You seem to think that 40 million (or whatever number you like, but it is in the 7 digits) uninsured implies that those 40 million don't access the health care system at all, and so if they did, we would need this army of new personal and supplies. That's just completely wrong.
Uninsured come to office visits and pay cash if they have to, or go to an urgent care. Usually putting off minor stuff but going if they have to. Or they go to sliding scale clinics staffed by medical students supervised by doctors volunteering their time (I occasionally work in one of those).
Of course, the ultimate safety net is the ER. When they show up with non-life-threatening symtoms, they have to choose whether to pay (or agree to pay, and then not pay when the bill comes) or leave. This would be the diabetic coming in with high blood sugar (but still functional), or the hypertensive coming in with a blood pressure of 185/100 having run out of meds. Both of those are not immediately life-threatening, so they are sent home (or asked to pay if they want to be seen).
If the diabetic stays hyperglycemic (which they will do in the abscence of some generic insulin or an oral drug), and goes into a coma, someone calls 911, he is brought to the ER. Now, he is in eminent danger of dying, and by law he must be treated. You probably think that is wrong, but it is the law of the land. So, he gets admitted to the ICU, put on a ventilator, gets lab draws every hour, is given IV fluids, insulin, etc, and he racks up a 10,000 dollar bill for every day in the ICU.
A similar scenario plays out with untreated hypertension- eventually a stroke or heart attach happens, has to be treated by law, and the costs run up by the 10,000 dollars per day. We all pay for this- by higher premiums, higher taxes, etc.
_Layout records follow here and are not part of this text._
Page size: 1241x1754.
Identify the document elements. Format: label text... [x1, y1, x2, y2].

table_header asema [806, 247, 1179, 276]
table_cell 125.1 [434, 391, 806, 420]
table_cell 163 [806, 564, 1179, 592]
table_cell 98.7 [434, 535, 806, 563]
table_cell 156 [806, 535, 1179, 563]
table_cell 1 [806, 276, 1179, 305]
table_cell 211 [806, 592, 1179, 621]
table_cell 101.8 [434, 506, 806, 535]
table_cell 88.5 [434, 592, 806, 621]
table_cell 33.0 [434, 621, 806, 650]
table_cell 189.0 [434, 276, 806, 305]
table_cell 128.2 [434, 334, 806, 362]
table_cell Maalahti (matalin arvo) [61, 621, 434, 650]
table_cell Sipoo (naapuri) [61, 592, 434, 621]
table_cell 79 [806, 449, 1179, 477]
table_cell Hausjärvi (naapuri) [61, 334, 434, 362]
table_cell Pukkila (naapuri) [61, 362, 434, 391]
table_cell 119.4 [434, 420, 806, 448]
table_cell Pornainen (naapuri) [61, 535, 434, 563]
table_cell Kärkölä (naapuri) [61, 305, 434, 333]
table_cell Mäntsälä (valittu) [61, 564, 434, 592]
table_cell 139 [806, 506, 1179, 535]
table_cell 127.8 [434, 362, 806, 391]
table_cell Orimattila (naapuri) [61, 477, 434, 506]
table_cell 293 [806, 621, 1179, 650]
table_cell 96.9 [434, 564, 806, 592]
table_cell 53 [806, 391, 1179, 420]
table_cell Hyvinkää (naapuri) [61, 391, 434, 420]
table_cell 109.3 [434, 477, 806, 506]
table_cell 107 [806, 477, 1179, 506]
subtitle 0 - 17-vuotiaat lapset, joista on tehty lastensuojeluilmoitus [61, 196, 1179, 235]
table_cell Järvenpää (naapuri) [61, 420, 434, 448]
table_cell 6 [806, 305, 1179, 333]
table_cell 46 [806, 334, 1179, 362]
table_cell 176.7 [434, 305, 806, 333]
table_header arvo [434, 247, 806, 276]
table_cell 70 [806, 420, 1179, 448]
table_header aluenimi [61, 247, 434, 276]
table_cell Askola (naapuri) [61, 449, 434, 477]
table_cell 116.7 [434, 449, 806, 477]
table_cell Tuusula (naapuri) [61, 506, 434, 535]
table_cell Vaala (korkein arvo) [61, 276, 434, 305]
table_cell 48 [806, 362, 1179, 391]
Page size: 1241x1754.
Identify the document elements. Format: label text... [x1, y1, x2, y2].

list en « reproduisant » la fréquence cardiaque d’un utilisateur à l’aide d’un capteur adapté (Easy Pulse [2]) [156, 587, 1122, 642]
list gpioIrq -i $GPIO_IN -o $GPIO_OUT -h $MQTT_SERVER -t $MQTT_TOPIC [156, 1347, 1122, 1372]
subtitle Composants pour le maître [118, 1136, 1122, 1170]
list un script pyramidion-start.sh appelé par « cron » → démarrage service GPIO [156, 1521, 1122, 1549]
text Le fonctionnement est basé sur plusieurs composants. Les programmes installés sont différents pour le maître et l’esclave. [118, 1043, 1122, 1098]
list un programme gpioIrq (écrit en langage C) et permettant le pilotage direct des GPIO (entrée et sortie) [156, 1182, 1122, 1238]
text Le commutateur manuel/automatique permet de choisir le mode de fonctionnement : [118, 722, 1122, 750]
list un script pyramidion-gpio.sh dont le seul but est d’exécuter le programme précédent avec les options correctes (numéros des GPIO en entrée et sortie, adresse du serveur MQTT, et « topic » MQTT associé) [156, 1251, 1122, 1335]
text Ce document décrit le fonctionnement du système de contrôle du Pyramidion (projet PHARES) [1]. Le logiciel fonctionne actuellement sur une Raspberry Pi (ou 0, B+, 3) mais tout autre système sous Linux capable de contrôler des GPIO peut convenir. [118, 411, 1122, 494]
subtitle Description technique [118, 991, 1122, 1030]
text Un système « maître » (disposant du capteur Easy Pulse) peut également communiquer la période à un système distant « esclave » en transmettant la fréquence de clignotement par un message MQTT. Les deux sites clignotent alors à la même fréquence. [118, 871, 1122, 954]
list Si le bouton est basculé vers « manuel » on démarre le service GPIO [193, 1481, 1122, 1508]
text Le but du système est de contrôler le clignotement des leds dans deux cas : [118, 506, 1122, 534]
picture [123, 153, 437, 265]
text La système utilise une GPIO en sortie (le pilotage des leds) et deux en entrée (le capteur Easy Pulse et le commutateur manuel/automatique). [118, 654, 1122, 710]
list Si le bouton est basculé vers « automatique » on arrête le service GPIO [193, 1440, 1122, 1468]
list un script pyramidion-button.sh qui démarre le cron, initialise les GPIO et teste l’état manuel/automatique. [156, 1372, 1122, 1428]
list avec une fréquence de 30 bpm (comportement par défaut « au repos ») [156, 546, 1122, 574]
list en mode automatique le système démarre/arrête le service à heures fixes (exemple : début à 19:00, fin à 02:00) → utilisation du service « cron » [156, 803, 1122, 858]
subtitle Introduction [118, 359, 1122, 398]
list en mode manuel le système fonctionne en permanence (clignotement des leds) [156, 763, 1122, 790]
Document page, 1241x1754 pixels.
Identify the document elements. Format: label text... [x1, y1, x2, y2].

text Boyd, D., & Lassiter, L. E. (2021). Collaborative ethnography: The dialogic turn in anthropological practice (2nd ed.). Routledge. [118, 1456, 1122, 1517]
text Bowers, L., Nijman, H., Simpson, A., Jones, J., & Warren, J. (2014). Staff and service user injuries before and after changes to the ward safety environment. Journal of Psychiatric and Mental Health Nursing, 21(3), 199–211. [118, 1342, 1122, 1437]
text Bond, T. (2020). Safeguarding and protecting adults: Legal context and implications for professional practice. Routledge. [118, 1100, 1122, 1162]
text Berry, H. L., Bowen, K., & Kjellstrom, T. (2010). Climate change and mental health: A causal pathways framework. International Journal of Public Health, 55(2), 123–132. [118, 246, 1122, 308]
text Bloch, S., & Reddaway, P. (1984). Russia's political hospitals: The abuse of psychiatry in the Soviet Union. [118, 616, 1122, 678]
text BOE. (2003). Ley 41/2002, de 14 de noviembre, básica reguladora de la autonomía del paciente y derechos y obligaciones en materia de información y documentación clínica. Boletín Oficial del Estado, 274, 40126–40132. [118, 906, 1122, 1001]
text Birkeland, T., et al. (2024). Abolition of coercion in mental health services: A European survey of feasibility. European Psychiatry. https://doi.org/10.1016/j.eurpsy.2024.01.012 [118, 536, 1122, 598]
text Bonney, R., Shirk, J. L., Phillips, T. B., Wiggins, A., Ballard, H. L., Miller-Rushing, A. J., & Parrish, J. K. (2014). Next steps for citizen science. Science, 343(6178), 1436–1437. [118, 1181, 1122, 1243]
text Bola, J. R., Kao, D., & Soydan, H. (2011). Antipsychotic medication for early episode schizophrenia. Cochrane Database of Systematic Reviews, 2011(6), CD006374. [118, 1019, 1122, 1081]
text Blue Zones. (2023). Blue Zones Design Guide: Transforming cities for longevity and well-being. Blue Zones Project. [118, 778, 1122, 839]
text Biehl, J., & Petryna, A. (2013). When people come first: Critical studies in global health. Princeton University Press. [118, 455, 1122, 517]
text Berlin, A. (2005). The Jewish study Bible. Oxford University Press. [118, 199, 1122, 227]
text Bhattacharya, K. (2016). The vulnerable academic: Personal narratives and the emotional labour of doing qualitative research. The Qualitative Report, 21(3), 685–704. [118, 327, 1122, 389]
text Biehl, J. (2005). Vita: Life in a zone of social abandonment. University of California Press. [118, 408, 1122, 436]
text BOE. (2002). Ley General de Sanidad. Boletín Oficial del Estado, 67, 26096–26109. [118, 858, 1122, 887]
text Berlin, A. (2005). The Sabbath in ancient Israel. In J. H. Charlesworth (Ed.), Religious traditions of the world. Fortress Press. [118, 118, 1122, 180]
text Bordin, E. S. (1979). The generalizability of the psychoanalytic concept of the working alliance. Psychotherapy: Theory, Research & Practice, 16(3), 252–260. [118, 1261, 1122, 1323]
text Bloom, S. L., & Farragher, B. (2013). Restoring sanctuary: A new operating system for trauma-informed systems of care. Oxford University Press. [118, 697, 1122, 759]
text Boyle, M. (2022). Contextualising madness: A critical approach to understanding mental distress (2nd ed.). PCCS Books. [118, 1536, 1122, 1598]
So, it is not that the uninsured do not get care- they access the system here and there, and have an enormously high rate of accessing the system for expensive, catastrophic care. So we have the nurses, doctors, and supplies to deal with them. Those of use who see these patients on a daily basis can't help but think paying a small amount up front for chronic management of diseases is far preferable to paying enormous sums when things get catastrophic. It's also far easier to manage high blood pressure than it is to manage the hemorrhagic stroke that happens from untreated high blood pressure.
Now, my solution would be to get a basic level of care for all, to minimize the amount of catastrophic care that occurs downstream (some strokes, diabetic comas, and other things will still happen). We already pay for the catastrophic care, I'd rather pay for the easy cheap stuff that prevents the bad expensive stuff.
Or, we could take the libertarian view and repeal all laws mandating medical care in the face of life-threatening illness, and let people die on the streets in front of the ER. I guess someone will have to pay to haul the bodies away, but eventually this will eliminate a lot of sick people, and leave a more perfect super-race of americans to carry on. That approach has worked well in the past.